The clients – an art dealer, avid cook, and their two children – purchased the house sight-unseen from a family who had haphazardly expanded and renovated the home over the years, resulting in a series of disconnected interior spaces fitted with a bricolage of materials void of any intention.
Conceptually, we believed there was merit to achieving a meaningful dialog with these problematic existing conditions, ensuring that the design existed as part of the lineage of the house’s history rather than subverting it. Pragmatically, our goal was to spatially reorganize the function of the ground floor with a robust kitchen, add more natural light, and provoke a more thoughtful relationship between interior and exterior spaces.
This exploration started with the central stair; an inconsistent variety of rises, runs, and landings, which we inverted from the most obtrusive element to the most sculptural, celebrating its illogical form an important function connecting all levels of the home.

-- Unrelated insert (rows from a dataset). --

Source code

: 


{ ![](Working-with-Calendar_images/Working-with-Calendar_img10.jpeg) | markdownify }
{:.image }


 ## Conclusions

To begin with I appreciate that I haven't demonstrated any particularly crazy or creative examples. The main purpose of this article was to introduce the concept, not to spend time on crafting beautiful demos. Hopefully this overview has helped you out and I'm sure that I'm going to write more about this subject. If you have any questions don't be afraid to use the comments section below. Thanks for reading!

A new skylight at the ground level and window in the upper landing creates shifting natural light throughout the day on the stairs, and a restructuring of the supports and partial removal of adjacent walls create new visual connections between levels.
The living room, commercial-style kitchen, and dining space were combined into one large volume adjacent to the pool deck with a small addition and removal of a previous bedroom and en-suite bath. A new sliding door mirrors an existing slider to create symmetry in this space, while a large picture window between new kitchen elements denotes the addition. The existing flat ceilings were vaulted with a ‘structural tree’: a central post supporting various beams that redistribute loads of the new volume and layout. Some structural elements, both existing and new, were left exposed to communicate the extent of the renovation and help define the spaces within.
A mix of ‘high’ and ‘low’ materials respond to the client’s interests. An Italian stone terrazzo floor gives the spaces a gallery-like feel, while construction-grade plywood offsets this finish by offering warmth to the spaces while being cost-conscious.